### Provided entries
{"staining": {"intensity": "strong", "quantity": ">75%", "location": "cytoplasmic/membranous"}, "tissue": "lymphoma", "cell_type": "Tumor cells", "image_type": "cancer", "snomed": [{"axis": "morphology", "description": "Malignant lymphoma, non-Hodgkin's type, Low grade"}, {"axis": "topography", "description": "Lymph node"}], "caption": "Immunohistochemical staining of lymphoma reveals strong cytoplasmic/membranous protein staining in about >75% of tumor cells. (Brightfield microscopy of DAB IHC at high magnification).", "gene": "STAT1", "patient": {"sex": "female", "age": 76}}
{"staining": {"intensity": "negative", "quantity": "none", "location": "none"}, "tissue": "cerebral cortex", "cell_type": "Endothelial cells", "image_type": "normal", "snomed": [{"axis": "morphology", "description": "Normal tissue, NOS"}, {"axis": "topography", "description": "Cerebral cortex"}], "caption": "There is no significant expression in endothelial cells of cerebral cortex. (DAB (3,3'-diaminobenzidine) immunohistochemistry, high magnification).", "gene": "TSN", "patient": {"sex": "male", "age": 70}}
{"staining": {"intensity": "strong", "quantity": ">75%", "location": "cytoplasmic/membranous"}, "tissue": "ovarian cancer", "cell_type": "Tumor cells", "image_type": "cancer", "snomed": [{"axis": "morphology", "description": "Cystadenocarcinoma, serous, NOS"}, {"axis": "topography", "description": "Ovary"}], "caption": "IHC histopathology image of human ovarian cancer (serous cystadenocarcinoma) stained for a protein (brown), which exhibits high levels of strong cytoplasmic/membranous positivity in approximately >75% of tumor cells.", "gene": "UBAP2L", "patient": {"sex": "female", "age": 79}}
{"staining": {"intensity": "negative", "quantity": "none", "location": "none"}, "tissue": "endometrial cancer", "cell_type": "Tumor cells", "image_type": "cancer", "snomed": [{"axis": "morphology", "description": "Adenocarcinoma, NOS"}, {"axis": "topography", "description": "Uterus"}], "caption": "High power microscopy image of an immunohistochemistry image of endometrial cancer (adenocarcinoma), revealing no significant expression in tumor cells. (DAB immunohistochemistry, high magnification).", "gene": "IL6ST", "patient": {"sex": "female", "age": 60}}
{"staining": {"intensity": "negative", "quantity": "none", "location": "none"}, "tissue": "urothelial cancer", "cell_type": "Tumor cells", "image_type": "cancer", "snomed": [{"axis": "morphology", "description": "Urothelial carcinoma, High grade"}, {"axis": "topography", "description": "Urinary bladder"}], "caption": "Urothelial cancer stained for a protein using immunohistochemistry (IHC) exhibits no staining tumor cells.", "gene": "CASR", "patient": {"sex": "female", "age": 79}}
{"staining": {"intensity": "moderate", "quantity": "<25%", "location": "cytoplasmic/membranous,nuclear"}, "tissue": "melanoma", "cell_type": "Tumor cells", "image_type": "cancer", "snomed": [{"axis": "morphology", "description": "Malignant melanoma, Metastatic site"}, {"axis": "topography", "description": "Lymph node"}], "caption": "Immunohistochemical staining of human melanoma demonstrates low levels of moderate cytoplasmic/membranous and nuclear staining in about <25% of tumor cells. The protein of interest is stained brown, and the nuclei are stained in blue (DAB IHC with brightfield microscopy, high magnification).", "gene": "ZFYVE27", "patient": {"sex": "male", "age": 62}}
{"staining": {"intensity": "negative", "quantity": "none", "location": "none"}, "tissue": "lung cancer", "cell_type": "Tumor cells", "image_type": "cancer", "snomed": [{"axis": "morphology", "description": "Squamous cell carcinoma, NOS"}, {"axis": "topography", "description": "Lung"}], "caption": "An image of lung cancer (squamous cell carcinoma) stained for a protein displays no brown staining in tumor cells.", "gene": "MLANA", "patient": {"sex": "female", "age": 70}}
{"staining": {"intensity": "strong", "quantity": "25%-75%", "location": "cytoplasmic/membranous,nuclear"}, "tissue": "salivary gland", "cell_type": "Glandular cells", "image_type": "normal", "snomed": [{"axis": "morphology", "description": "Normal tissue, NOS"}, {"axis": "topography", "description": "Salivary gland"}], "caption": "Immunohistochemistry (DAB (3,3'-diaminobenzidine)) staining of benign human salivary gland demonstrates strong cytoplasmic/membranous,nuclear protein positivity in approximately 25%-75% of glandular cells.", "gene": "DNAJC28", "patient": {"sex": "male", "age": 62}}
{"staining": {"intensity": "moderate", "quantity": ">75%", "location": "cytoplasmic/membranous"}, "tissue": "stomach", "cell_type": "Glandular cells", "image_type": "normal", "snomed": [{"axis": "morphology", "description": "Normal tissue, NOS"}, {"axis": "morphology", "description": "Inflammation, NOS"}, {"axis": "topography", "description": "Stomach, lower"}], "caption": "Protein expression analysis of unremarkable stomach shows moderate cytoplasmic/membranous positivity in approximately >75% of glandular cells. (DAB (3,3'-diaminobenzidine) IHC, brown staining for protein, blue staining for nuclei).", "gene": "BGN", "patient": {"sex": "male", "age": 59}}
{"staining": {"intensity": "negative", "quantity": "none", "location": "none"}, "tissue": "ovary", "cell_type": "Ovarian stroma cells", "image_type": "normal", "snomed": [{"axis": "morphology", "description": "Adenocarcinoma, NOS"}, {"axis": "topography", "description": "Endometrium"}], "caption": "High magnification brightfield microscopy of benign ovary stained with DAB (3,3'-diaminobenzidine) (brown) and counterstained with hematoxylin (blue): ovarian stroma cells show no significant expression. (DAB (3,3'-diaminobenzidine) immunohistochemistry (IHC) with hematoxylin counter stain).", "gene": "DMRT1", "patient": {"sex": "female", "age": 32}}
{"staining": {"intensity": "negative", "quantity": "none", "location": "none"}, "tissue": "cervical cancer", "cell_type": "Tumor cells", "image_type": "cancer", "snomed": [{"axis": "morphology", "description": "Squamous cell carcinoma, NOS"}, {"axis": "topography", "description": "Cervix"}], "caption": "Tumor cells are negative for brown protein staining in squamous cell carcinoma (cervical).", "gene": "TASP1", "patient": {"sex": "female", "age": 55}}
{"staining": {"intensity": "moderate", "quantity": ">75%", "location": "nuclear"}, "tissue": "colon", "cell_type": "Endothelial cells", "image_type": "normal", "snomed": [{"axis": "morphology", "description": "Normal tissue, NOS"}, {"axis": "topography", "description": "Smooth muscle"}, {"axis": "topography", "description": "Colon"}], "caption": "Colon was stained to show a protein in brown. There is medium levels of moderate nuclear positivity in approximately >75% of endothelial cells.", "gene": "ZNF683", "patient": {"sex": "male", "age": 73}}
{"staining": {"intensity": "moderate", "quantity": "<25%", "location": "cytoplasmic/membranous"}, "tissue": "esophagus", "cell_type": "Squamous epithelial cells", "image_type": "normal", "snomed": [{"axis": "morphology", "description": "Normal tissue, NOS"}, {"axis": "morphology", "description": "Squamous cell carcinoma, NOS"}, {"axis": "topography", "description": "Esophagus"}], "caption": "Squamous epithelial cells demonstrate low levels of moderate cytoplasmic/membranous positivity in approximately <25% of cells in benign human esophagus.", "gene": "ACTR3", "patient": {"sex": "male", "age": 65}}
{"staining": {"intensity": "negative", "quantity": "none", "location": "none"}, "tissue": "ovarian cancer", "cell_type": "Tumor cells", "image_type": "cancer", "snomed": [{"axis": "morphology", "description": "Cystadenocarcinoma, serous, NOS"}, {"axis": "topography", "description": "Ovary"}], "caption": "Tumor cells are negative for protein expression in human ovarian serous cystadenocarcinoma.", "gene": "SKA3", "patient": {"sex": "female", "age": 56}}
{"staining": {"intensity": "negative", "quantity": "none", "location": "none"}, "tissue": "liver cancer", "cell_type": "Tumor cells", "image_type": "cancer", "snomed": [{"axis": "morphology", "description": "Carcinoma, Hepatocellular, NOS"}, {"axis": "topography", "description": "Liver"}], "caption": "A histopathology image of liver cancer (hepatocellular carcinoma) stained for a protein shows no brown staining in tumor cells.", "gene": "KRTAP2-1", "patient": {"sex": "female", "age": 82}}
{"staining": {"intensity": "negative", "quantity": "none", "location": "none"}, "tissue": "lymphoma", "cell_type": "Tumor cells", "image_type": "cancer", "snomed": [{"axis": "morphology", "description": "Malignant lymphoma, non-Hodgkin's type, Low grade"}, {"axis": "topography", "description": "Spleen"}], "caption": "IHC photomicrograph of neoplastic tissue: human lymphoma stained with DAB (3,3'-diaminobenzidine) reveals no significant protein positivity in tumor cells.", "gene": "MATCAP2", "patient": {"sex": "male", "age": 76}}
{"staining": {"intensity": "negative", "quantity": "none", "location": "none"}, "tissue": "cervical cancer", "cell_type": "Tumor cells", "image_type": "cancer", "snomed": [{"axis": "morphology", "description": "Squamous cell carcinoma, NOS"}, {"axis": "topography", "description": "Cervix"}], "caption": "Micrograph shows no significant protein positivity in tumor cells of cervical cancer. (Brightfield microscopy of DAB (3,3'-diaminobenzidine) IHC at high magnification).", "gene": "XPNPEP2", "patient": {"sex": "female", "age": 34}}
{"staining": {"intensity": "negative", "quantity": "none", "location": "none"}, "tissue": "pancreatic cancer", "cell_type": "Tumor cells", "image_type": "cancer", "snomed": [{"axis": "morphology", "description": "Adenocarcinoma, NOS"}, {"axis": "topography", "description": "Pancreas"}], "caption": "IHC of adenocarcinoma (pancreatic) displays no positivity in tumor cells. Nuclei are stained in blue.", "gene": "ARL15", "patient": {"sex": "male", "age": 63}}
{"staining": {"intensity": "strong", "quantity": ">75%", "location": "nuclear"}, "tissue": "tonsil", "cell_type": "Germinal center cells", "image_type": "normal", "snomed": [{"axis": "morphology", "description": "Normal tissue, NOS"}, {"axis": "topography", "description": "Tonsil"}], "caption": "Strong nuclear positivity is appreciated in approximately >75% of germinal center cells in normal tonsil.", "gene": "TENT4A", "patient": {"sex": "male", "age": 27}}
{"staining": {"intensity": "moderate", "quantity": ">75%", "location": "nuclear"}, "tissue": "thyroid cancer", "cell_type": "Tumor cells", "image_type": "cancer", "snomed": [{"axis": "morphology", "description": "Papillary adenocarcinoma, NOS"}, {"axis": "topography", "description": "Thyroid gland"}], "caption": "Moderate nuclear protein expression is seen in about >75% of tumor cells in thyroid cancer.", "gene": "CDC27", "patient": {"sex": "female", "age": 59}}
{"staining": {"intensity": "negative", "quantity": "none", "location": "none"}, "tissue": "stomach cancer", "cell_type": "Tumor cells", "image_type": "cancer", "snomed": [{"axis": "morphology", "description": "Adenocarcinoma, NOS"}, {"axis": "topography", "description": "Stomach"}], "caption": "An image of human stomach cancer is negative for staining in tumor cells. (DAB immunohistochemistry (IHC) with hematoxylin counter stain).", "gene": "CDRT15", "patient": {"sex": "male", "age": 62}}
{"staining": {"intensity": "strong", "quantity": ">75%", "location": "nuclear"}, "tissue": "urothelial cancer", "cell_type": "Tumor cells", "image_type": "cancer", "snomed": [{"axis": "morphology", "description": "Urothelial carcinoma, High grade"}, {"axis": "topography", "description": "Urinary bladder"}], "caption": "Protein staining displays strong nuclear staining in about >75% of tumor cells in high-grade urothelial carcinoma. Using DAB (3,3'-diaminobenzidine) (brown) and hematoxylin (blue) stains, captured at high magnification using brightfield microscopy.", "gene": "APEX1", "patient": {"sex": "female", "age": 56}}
######
§ Your task
Given the records above, return exactly the lines starting at the line containing "magnification brightfield microscopy" and ending at the line containing "epithelial cells demonstrate", including both.

§ Written answer
{"staining": {"intensity": "negative", "quantity": "none", "location": "none"}, "tissue": "ovary", "cell_type": "Ovarian stroma cells", "image_type": "normal", "snomed": [{"axis": "morphology", "description": "Adenocarcinoma, NOS"}, {"axis": "topography", "description": "Endometrium"}], "caption": "High magnification brightfield microscopy of benign ovary stained with DAB (3,3'-diaminobenzidine) (brown) and counterstained with hematoxylin (blue): ovarian stroma cells show no significant expression. (DAB (3,3'-diaminobenzidine) immunohistochemistry (IHC) with hematoxylin counter stain).", "gene": "DMRT1", "patient": {"sex": "female", "age": 32}}
{"staining": {"intensity": "negative", "quantity": "none", "location": "none"}, "tissue": "cervical cancer", "cell_type": "Tumor cells", "image_type": "cancer", "snomed": [{"axis": "morphology", "description": "Squamous cell carcinoma, NOS"}, {"axis": "topography", "description": "Cervix"}], "caption": "Tumor cells are negative for brown protein staining in squamous cell carcinoma (cervical).", "gene": "TASP1", "patient": {"sex": "female", "age": 55}}
{"staining": {"intensity": "moderate", "quantity": ">75%", "location": "nuclear"}, "tissue": "colon", "cell_type": "Endothelial cells", "image_type": "normal", "snomed": [{"axis": "morphology", "description": "Normal tissue, NOS"}, {"axis": "topography", "description": "Smooth muscle"}, {"axis": "topography", "description": "Colon"}], "caption": "Colon was stained to show a protein in brown. There is medium levels of moderate nuclear positivity in approximately >75% of endothelial cells.", "gene": "ZNF683", "patient": {"sex": "male", "age": 73}}
{"staining": {"intensity": "moderate", "quantity": "<25%", "location": "cytoplasmic/membranous"}, "tissue": "esophagus", "cell_type": "Squamous epithelial cells", "image_type": "normal", "snomed": [{"axis": "morphology", "description": "Normal tissue, NOS"}, {"axis": "morphology", "description": "Squamous cell carcinoma, NOS"}, {"axis": "topography", "description": "Esophagus"}], "caption": "Squamous epithelial cells demonstrate low levels of moderate cytoplasmic/membranous positivity in approximately <25% of cells in benign human esophagus.", "gene": "ACTR3", "patient": {"sex": "male", "age": 65}}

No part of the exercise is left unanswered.